Mein „redaktioneller Mitarbeiter“ und Chef der Abwehr, Michael Gräbener schrieb mir um 04.41 Uhr folgende Nachricht:
Da du es ja nicht mehr mitbekommen hast:
In Bösperde war 13 Minuten vor Spielende ein Feueralarm in der Sporthalle und die Sporthalle wurde wohl dann evakuiert. Gevelsberg wollte mit 2 Toren Rückstand das Spiel nicht mehr wieder aufnehmen (hörensagen). Das Spiel wurde aber wieder aufgenommen. Es vielen wenig Tore und Gevelsberg ließ die wenigen Chancen, welche aber frei vorm Kreis oder von außen aus. Sie kamen aber mühsam auf ein Unentschieden heran, bis ca. 25 Sekunden vor Ende, damit war Bösperde hinter uns. Bösperde nahm eine Auszeit ca. 20 Sekunden vor Ende. Der letzte Wurf ca. 5 Sekunden vor Ende fand nicht den Weg ins Tor.

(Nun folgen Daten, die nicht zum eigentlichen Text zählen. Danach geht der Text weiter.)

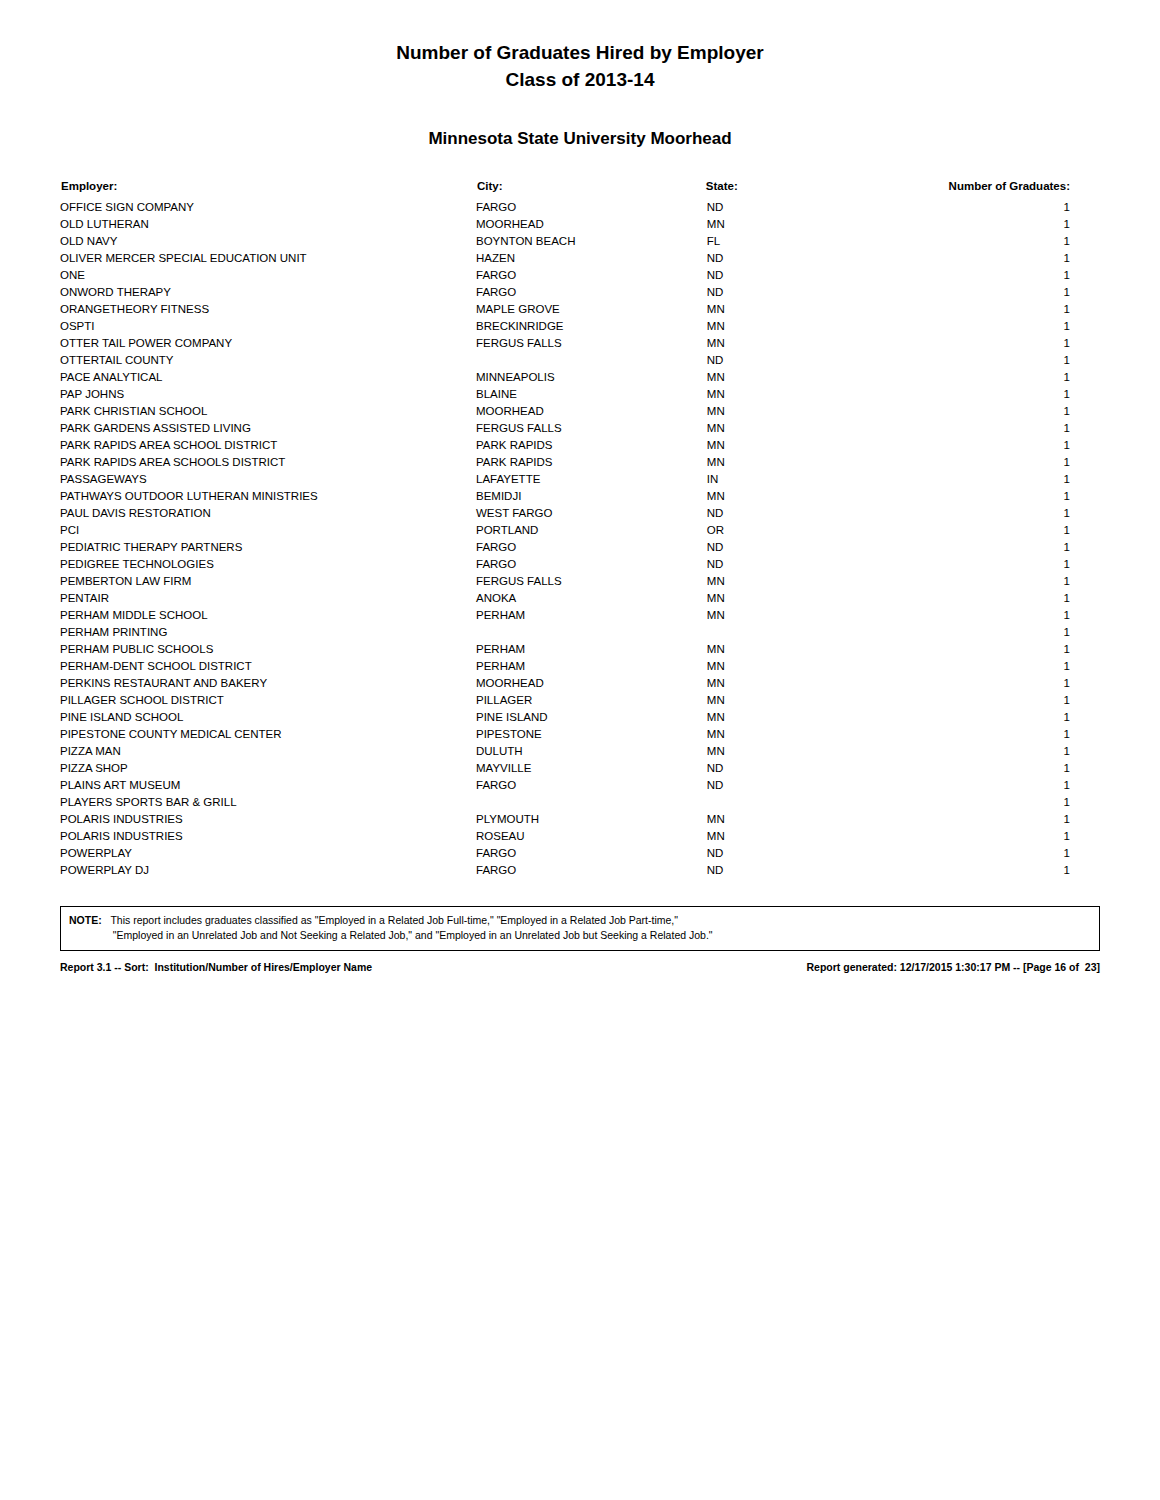Number of Graduates Hired by Employer
Class of 2013-14
Minnesota State University Moorhead
| Employer: | City: | State: | Number of Graduates: |
| --- | --- | --- | --- |
| OFFICE SIGN COMPANY | FARGO | ND | 1 |
| OLD LUTHERAN | MOORHEAD | MN | 1 |
| OLD NAVY | BOYNTON BEACH | FL | 1 |
| OLIVER MERCER SPECIAL EDUCATION UNIT | HAZEN | ND | 1 |
| ONE | FARGO | ND | 1 |
| ONWORD THERAPY | FARGO | ND | 1 |
| ORANGETHEORY FITNESS | MAPLE GROVE | MN | 1 |
| OSPTI | BRECKINRIDGE | MN | 1 |
| OTTER TAIL POWER COMPANY | FERGUS FALLS | MN | 1 |
| OTTERTAIL COUNTY | | ND | 1 |
| PACE ANALYTICAL | MINNEAPOLIS | MN | 1 |
| PAP JOHNS | BLAINE | MN | 1 |
| PARK CHRISTIAN SCHOOL | MOORHEAD | MN | 1 |
| PARK GARDENS ASSISTED LIVING | FERGUS FALLS | MN | 1 |
| PARK RAPIDS AREA SCHOOL DISTRICT | PARK RAPIDS | MN | 1 |
| PARK RAPIDS AREA SCHOOLS DISTRICT | PARK RAPIDS | MN | 1 |
| PASSAGEWAYS | LAFAYETTE | IN | 1 |
| PATHWAYS OUTDOOR LUTHERAN MINISTRIES | BEMIDJI | MN | 1 |
| PAUL DAVIS RESTORATION | WEST FARGO | ND | 1 |
| PCI | PORTLAND | OR | 1 |
| PEDIATRIC THERAPY PARTNERS | FARGO | ND | 1 |
| PEDIGREE TECHNOLOGIES | FARGO | ND | 1 |
| PEMBERTON LAW FIRM | FERGUS FALLS | MN | 1 |
| PENTAIR | ANOKA | MN | 1 |
| PERHAM MIDDLE SCHOOL | PERHAM | MN | 1 |
| PERHAM PRINTING | | | 1 |
| PERHAM PUBLIC SCHOOLS | PERHAM | MN | 1 |
| PERHAM-DENT SCHOOL DISTRICT | PERHAM | MN | 1 |
| PERKINS RESTAURANT AND BAKERY | MOORHEAD | MN | 1 |
| PILLAGER SCHOOL DISTRICT | PILLAGER | MN | 1 |
| PINE ISLAND SCHOOL | PINE ISLAND | MN | 1 |
| PIPESTONE COUNTY MEDICAL CENTER | PIPESTONE | MN | 1 |
| PIZZA MAN | DULUTH | MN | 1 |
| PIZZA SHOP | MAYVILLE | ND | 1 |
| PLAINS ART MUSEUM | FARGO | ND | 1 |
| PLAYERS SPORTS BAR & GRILL | | | 1 |
| POLARIS INDUSTRIES | PLYMOUTH | MN | 1 |
| POLARIS INDUSTRIES | ROSEAU | MN | 1 |
| POWERPLAY | FARGO | ND | 1 |
| POWERPLAY DJ | FARGO | ND | 1 |
NOTE: This report includes graduates classified as "Employed in a Related Job Full-time," "Employed in a Related Job Part-time,"
"Employed in an Unrelated Job and Not Seeking a Related Job," and "Employed in an Unrelated Job but Seeking a Related Job."
Report 3.1 -- Sort: Institution/Number of Hires/Employer Name Report generated: 12/17/2015 1:30:17 PM -- [Page 16 of 23]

Dann war plötzlich eine Unterbrechung von den Schiedsrichtern und diese berieten sich. Die Beratung ergab wegen eines Fouls an einem Gevelsberger Spielers 7 Meter für Gevelsberg (Sonderregelung : Begeht ein Abwehrspieler in den letzten dreißig Sekunden eine grobe Regelwidrigkeit oder unterbindet regelwidrig eine Wurfausführung (Anwurf, Abwurf, Freiwurf, Einwurf), erhält er nun eine rote Karte ohne Bericht – und die andere Mannschaft automatisch einen Siebenmeter.
Also gab es dann den 7 Meter für Gevelsberg und der wurde dann verwandelt und die Ruhrtalhölle verwandelte sich in Freudenmeer:
Die letzten Sekunden per livestream aus Bösperde
Trainer Frank Moormann sagte am späten Abend:
Natürlich sind wir überglücklich, dass es in letzter Minute doch noch geklappt hat den Abstieg zu verhindern. Die Dramaturgie nach unserem Spiel war ein Wechselbad der Gefühle. Erst waren wir abgestiegen, dann kam Hoffnung auf und zum Abschluss brachen alle Dämme mit übermäßige Freude. Wir haben in diesem Jahr 14 Punkte geholt, das war nach der Hinrunde nicht zu erwarten und macht uns stolz. Ja, wir wissen wir müssen und wollen auch auswärts unbedingt deutlich besser spielen. Daran werden wir in der Vorbereitung arbeiten. Jetzt werden wir aber erstmal feiern was das Zeug hält und den Augenblick genießen.
Es spielten:
Henrik Basler (16/39), Janne Malik (1/10) Torwarte, YannickMäl (4/5), David Bauerdick (4/6), Matthias Storm, Aaron Humpert (16/19), Malte Weber (1/1), Michael Gräbener, Veit Schmidt (2/2), Pierre Jauernik, Dorian Pavic, Steffen Röttger, Lukas Struwe (6/9), Justus Klauke (6/7), Louis Klute und Tilman Weber
Trainer: Frank Moormann
Statistik: Markus Basler
Hallensprecher: Karsten Schulte
Text und Fotos: Franz-Josef Molitor
Handballikone Klaus Spindeldreher postet nach dem Spiel: Einer unserer schönsten Ruhrtalabende!
Damenhandballtrainer Christian Hohmann postete: “Puuuuuuh, das war ja auch in Belgien spannend. Herzlichen Glückwunsch!”